One trip, they had anchored KimKir at the end of a narrow inlet that was only passable at high tide. Just after low tide, a freak gale whipped up and started dragging the anchor shoreward as tidewater slowly filled the passage. It was a race between the forces of nature. Val gripped the pitching bow with a sharp knife, while Les motored to keep the boat stable. Minutes passed and the tide rose. When the anchor finally gave out, Les gunned the engine and Val, in a single sweeping motion, sliced through three lines, freeing KimKir to brave the passage back to safety. The young daughters watched their parents wide-eyed from the cockpit, and both are avid boaters today.
In the early 80s, Val’s family and friends took annual rafting trips on Alaska’s wild rivers. They would be dropped off by sea plane on a remote river shore and then picked up downriver a week or so later. Val amazed her grandkids with tales of fish, bears, wrong turns, capsizes and water fights from these trips.
Val and Les were active at Central Lutheran Church of Anchorage and eagerly volunteered to open their home when the church sponsored a refugee family from Laos in 1979. The families forged a lifelong bond. Avon, Chan, Sue, Ann, Van and the rest of their family that followed them to Anchorage would always be family to Val.
In 1987, Val earned a master’s degree in Special Education and began a second career teaching special needs students at a head-start pre-school in Anchorage.
After Les died in 1995, Val taught for 10 more years in Anchorage but spent school breaks traveling between her daughters’ homes in Seattle and Livermore. For many summers, she loved visiting Holden Village Spiritual Retreat in Washington. She loved folk dancing at the Danebod Folk Camp in her hometown of Tyler, Minnesota. From the Mountains of Alaska to the Appalachian trail to Machu Picchu in Peru, Val took any opportunity to hike and camp.
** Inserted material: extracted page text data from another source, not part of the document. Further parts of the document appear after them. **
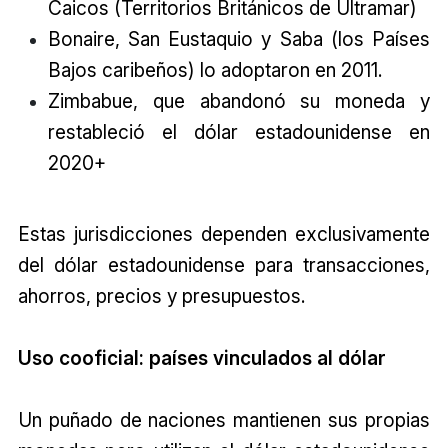
Caicos (Territorios Británicos de Ultramar)
Bonaire, San Eustaquio y Saba (los Países
Bajos caribeños) lo adoptaron en 2011.
Zimbabue, que abandonó su moneda y
restableció el dólar estadounidense en
2020+
Estas jurisdicciones dependen exclusivamente
del dólar estadounidense para transacciones,
ahorros, precios y presupuestos.
Uso cooficial: países vinculados al dólar
Un puñado de naciones mantienen sus propias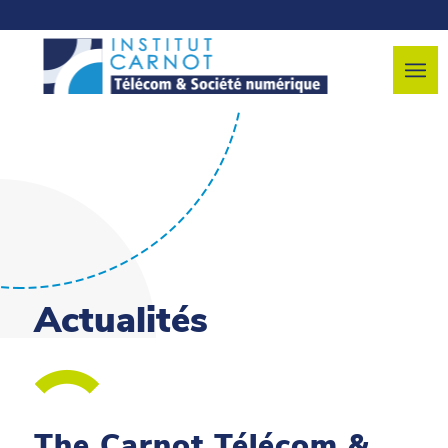
Actualités
The Carnot Télécom &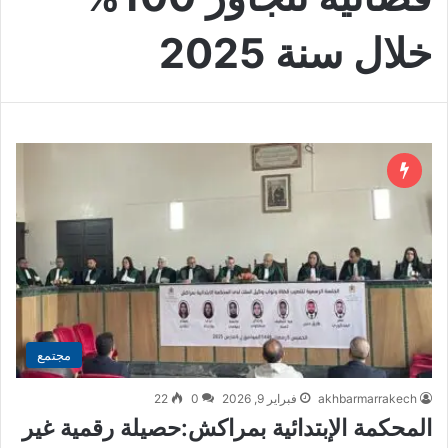
خلال سنة 2025
مجتمع
akhbarmarrakech
فبراير 9, 2026
0
22
المحكمة الإبتدائية بمراكش:حصيلة رقمية غير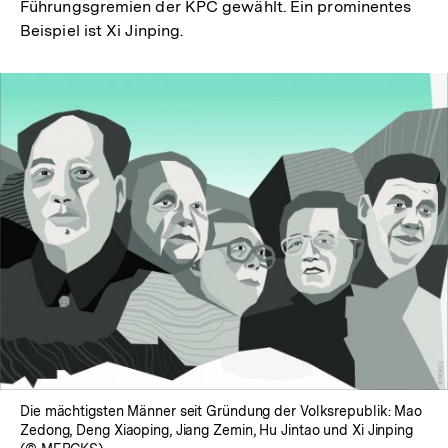
Führungsgremien der KPC gewählt. Ein prominentes
Beispiel ist Xi Jinping.
In
Lightbox
öffnen
Die mächtigsten Männer seit Gründung der Volksrepublik: Mao
Zedong, Deng Xiaoping, Jiang Zemin, Hu Jintao und Xi Jinping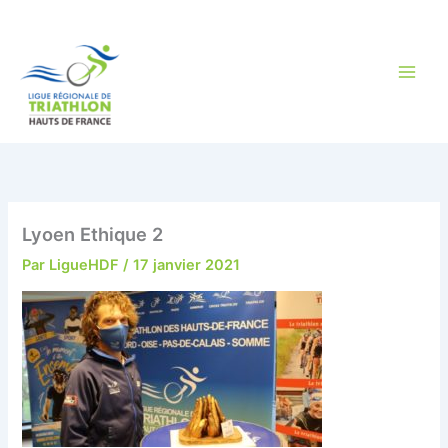
Aller
au
contenu
Lyoen Ethique 2
Par
LigueHDF
/
17 janvier 2021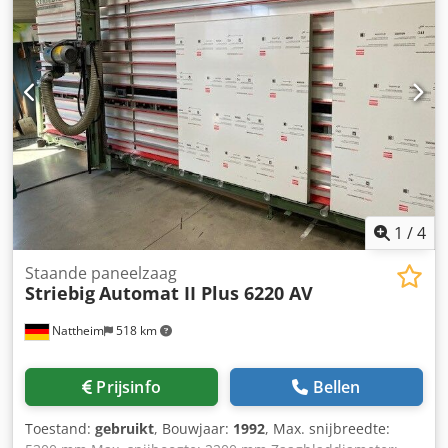
vrijstaand afzuiging: externe afzuiging vergrendeling
zaagbalk: handmatig Gewicht ca.: 1500 kg Afmetingen:
6300 x 1300 x 2900 mm Motorvermogen: 5,5 kW
Opslaglocatie: Nattheim
1
/
4
Staande paneelzaag
Striebig
Automat II Plus 6220 AV
Nattheim
518 km
Prijsinfo
Bellen
Toestand:
gebruikt
, Bouwjaar:
1992
, Max. snijbreedte: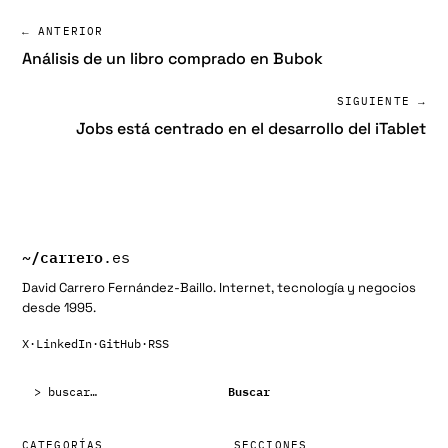
← ANTERIOR
Análisis de un libro comprado en Bubok
SIGUIENTE →
Jobs está centrado en el desarrollo del iTablet
~/
carrero
.es
David Carrero Fernández-Baillo. Internet, tecnología y negocios
desde 1995.
X
·
LinkedIn
·
GitHub
·
RSS
Buscar:
Buscar
CATEGORÍAS
SECCIONES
In 2006, Val moved full-time to Livermore. She found a spiritual home at Asbury United Methodist Church and a new family of friends at Heritage Estates, where she lived for the rest of her life. She became a grandmother figure to many area families. One of her favorite places was Lakemont Pines in Arnold, where she helped raise grandchildren and delighted in the cedars and pines in summer and the firelight and deep snowfall in winter. There, she would lead her grandkids and friends on strenuous hikes to “Cougar Rock” and “Top of the World” until her late 70s.
Then, her bones started to weaken from undiagnosed multiple myeloma. Knee and back pain had entered her life, and her days of hiking and carefree walking were over.
This did not keep her from marching. As her wilderness adventures slowed, her community activism soared. From ushering at the Bankhead Theatre, volunteering at Open Heart Kitchen, promoting LGBT inclusiveness at the United Methodist church and rallying celebrations of diversity and condemnations of injustice, she took the wisdom of her broad life experiences and turned them toward leaving a better world for all.
Valborg (Val) Pace died peacefully at home of complications from multiple myeloma on Sept. 10, 2022. She is survived by her daughters, Kim (Mike) Snorsky and Kirsten (Eric Cummings) Pace; seven grandchildren: Laura (Colby) Snorsky , Jake (Mollie) Snorsky , Derek Snorsky, Molly Snorsky, Christine Cummings, Edison Cummings and Atticus Cummings; and three great-grandchildren: Tucker Snorsky, Mack Snorsky and Mick Snorsky.
In lieu of flowers, please consider donating to one of the many organizations or causes that Val supported, such as Holden Village https://www.holdenvillage.org or Open Heart Kitchen https://www.openheartkitchen.org.
A memorial service will be held at Asbury United Methodist Church in Livermore, California on Oct. 7, 2022 at 4:30 p.m.